Basically, the UN in 1948 offered a partition of Palestine into six zones - three Jewish, three Arab. It would involve displacement of peoples on both sides (Jewish people had legitimately bought land in places like Jericho and Hebron, but they would have had to move out - similarly, Arabs in the Jewish zones would have to move too). The Arab zones were a bit on the north-west border with Lebanon, the Gaza strip and (a larger than today) version of the West Bank. On top of this, Jerusalem would have been an "internationalised" city, i.e. it wouldn't be run by either side.

Israel accepted this. Israel declared independence on this basis.

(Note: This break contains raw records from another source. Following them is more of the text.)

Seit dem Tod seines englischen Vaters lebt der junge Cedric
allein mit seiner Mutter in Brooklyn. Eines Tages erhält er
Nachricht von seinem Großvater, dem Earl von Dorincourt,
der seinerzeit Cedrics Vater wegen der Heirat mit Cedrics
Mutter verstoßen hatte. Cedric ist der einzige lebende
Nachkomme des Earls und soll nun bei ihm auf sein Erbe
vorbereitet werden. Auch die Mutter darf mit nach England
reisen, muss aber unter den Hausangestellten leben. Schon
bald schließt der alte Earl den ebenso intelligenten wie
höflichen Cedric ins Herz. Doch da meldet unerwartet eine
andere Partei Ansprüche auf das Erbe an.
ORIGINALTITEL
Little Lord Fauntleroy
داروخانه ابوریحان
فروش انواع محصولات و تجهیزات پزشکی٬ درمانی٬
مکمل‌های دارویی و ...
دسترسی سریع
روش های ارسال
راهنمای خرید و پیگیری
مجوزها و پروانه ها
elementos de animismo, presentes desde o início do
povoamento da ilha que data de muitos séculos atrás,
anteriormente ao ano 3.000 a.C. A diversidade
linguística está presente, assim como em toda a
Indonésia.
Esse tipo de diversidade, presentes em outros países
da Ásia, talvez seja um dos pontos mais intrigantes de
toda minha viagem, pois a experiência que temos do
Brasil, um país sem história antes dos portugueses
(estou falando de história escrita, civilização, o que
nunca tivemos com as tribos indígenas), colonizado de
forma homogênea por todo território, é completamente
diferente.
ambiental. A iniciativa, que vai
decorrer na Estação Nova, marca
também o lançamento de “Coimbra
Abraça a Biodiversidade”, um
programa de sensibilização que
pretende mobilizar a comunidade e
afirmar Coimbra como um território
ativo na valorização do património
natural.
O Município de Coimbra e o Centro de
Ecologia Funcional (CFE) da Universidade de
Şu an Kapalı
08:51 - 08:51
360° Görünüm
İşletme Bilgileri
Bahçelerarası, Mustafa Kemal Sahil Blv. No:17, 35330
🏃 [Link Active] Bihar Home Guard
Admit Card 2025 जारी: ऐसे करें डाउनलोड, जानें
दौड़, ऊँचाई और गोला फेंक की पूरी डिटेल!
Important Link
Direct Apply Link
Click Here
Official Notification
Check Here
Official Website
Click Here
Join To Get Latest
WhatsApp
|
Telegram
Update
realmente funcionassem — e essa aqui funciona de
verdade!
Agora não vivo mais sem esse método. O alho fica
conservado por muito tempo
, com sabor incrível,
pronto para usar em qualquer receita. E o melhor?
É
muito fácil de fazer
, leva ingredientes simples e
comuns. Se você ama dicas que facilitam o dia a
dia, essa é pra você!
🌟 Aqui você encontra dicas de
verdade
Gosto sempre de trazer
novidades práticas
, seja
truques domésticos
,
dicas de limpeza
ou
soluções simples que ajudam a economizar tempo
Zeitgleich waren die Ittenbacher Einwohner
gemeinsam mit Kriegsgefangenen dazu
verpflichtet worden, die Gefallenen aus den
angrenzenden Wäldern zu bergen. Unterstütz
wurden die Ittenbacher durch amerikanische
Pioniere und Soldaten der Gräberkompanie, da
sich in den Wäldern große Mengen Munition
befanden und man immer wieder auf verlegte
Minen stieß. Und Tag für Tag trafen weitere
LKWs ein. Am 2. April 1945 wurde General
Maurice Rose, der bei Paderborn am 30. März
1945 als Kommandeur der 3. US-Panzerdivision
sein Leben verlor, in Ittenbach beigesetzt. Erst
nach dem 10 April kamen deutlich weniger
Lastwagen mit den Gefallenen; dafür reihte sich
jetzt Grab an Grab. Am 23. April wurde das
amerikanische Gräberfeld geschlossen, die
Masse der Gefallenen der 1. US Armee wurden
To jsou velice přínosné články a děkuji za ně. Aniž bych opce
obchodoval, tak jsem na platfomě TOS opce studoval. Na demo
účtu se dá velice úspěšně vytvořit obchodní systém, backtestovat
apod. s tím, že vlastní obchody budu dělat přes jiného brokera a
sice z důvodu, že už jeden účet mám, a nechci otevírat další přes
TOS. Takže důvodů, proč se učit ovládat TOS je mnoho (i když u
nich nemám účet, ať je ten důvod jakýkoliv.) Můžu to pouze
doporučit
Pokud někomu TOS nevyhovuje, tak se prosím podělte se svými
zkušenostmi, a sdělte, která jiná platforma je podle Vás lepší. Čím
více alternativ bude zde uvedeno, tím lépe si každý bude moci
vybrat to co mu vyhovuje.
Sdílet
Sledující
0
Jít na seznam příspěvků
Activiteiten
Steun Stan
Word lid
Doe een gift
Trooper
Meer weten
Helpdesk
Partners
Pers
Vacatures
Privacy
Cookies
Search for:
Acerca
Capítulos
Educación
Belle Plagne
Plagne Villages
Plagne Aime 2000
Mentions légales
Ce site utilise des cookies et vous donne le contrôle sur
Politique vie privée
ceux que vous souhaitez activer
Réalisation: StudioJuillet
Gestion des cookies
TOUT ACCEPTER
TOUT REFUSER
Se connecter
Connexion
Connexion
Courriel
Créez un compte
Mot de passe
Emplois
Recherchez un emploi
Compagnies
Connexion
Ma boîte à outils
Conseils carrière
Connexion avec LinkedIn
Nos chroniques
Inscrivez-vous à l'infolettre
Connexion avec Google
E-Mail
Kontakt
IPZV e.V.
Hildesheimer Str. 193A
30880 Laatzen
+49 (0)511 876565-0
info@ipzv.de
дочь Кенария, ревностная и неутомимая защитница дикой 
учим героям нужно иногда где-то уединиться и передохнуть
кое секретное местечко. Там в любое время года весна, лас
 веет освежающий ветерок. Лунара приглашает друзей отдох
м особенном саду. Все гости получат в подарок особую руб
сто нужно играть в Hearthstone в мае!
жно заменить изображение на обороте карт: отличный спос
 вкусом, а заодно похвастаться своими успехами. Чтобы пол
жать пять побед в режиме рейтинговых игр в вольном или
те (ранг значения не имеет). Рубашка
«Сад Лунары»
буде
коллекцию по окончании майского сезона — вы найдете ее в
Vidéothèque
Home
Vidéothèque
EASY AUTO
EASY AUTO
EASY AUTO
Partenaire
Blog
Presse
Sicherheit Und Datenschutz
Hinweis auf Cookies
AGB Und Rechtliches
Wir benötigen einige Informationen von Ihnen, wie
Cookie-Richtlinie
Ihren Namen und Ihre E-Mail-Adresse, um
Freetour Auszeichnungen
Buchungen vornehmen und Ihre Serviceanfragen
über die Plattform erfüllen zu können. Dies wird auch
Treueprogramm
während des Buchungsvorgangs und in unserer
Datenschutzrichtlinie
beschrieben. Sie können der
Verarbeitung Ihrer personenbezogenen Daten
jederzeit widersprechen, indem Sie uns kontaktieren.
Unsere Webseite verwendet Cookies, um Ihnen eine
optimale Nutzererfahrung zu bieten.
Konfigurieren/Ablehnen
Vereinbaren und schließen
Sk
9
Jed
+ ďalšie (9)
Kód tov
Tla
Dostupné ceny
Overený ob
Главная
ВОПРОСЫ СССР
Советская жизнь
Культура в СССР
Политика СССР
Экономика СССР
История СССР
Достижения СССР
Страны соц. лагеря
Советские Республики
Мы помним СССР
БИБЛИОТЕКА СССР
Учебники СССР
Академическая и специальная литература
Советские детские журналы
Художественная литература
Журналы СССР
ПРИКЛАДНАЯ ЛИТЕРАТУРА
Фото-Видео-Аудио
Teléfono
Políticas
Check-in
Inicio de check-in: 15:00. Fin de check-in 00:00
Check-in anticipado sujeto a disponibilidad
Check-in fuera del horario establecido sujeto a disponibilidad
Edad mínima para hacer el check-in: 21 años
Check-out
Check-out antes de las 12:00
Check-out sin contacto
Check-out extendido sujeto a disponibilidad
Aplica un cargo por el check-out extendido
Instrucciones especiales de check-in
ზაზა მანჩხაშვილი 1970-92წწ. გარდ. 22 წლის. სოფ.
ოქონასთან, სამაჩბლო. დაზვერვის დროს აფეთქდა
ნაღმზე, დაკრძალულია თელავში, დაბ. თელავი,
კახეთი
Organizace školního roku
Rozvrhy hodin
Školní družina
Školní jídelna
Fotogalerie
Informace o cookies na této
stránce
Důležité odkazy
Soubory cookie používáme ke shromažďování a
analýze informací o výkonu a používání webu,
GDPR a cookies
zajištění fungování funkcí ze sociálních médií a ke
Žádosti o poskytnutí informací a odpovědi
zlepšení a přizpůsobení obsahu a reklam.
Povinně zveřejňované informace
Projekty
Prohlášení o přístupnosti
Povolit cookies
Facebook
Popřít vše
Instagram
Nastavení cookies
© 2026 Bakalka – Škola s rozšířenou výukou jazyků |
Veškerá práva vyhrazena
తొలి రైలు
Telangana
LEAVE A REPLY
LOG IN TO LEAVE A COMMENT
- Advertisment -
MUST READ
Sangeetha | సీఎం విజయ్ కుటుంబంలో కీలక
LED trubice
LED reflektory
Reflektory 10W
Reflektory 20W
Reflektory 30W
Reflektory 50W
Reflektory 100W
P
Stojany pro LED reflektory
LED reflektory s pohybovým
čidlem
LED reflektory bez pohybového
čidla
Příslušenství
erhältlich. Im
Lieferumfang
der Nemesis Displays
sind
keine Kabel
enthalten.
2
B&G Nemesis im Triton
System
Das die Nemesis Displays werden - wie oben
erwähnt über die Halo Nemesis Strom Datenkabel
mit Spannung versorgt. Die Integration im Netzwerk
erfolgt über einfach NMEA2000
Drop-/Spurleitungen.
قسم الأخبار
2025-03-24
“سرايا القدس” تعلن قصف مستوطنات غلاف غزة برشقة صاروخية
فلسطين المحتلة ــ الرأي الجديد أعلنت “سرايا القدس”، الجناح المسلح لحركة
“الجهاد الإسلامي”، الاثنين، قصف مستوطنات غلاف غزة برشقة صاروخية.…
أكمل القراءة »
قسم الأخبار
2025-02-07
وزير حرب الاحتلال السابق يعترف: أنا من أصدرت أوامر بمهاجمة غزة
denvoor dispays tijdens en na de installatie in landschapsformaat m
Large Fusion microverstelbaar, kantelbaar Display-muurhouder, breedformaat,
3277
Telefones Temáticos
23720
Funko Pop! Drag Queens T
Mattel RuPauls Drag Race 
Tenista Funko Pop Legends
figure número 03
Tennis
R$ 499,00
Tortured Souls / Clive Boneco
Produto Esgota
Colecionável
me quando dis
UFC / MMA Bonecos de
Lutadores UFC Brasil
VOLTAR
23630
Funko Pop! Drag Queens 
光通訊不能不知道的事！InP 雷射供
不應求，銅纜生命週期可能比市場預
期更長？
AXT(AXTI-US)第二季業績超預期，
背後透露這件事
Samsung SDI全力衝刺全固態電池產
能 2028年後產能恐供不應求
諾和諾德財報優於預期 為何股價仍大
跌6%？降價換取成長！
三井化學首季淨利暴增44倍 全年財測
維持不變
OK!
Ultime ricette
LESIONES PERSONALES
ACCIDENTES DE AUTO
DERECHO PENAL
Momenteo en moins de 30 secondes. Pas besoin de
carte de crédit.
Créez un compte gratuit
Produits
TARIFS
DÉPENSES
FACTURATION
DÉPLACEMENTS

The Arabs didn't. In fact, six countries, plus some of the displaced Arabs within Palestine, declared war on Israel. Not, it would seem, because the Arabs of Palestine weren't getting a fair deal, but, to put it bluntly, because of anti-Semitism. The position of the Arab countries in 1948, and right up to Sadat's visit to Jerusalem in 1978, was that they wanted to destroy Israel. When you think of this as only three years after the end of the Holocaust, that's not a nice thing to say to anyone.

Now, here's the bitter, twisted irony of the whole thing. After the '48 ceasefire, Gaza and the West Bank are occupied - by Egypt and Jordan. In 1964 the PLO is set up to oversee not the establishing of an Arab state in Palestine (after all, two Arab governments already control the notionally "Palestinian" areas), but the removal of Israel from the map. (Please note, it's not till 1967 that Israel actually occupies these territories in response to increased attacks organised from them.)

So Arafat, I suppose, must be credited with bringing the PLO from there to where it is now - negotiating for a return to the pre-67 Green Line, a Palestinian state in the bits they already had, the bits they were already given.